Transcribe exactly the line in which "vfov_deg: 30.6" occurs, plus every line that comes after it up to the end of the entries.
Segment Start: Material provided
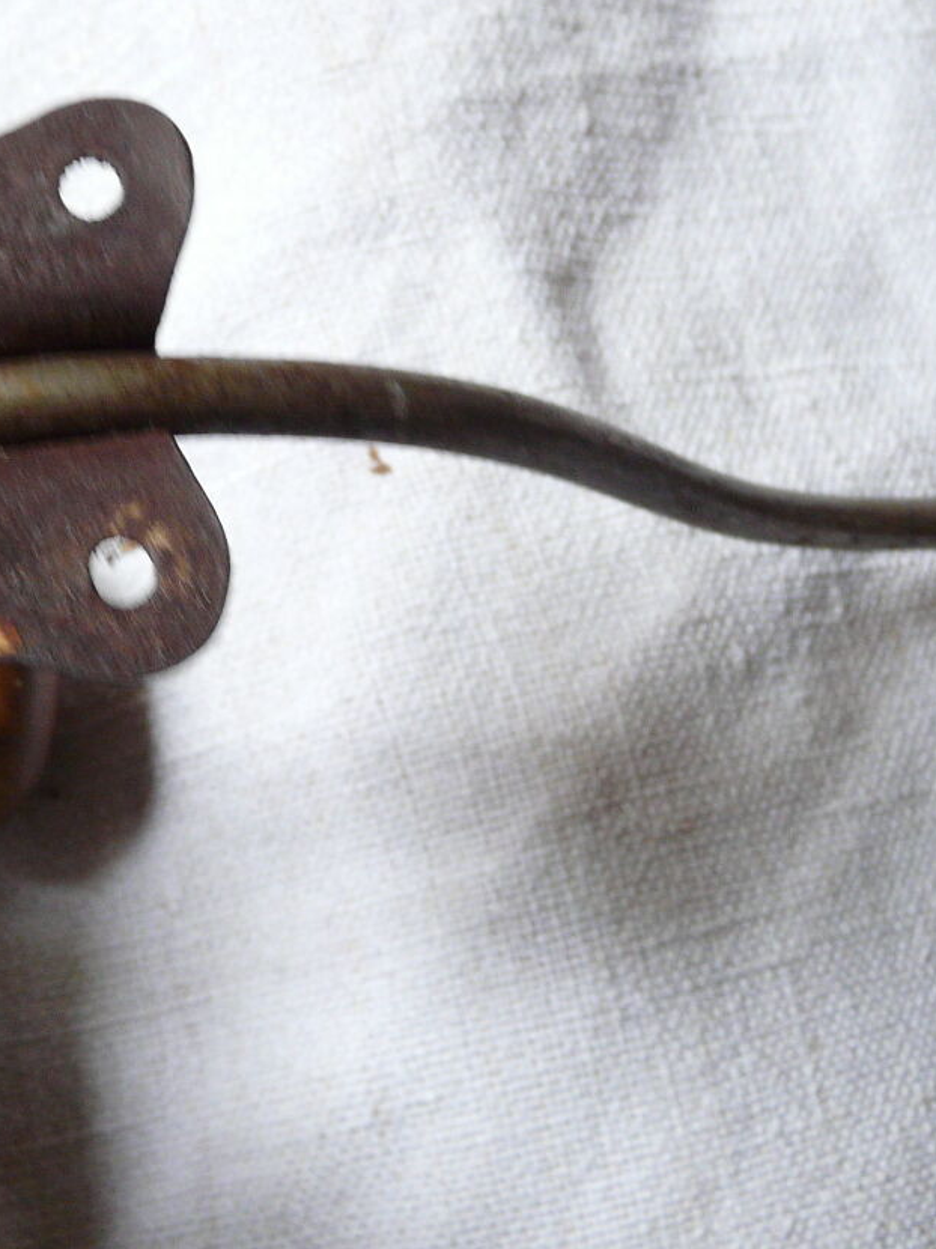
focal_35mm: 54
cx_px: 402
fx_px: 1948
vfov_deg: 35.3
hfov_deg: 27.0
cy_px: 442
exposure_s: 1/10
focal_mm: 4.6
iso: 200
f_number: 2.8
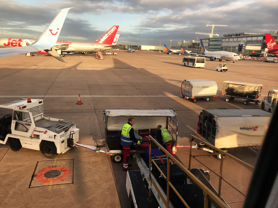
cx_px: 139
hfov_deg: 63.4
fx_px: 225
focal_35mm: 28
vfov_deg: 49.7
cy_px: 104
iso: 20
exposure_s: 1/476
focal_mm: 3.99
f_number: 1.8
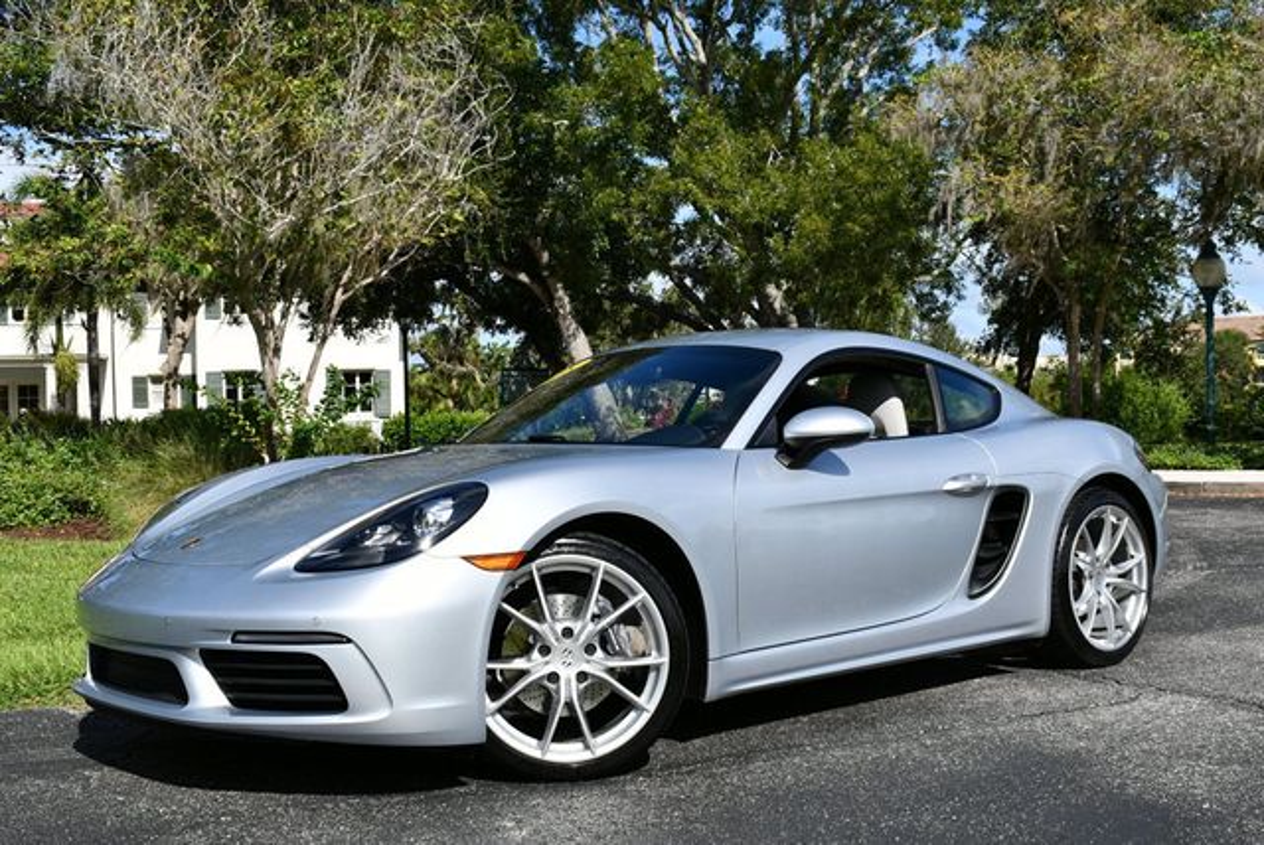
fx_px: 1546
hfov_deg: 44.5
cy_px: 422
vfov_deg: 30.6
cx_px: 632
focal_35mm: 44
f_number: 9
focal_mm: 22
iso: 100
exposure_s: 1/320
Segment End: Material provided
__Answer section__
vfov_deg: 30.6
cx_px: 632
focal_35mm: 44
f_number: 9
focal_mm: 22
iso: 100
exposure_s: 1/320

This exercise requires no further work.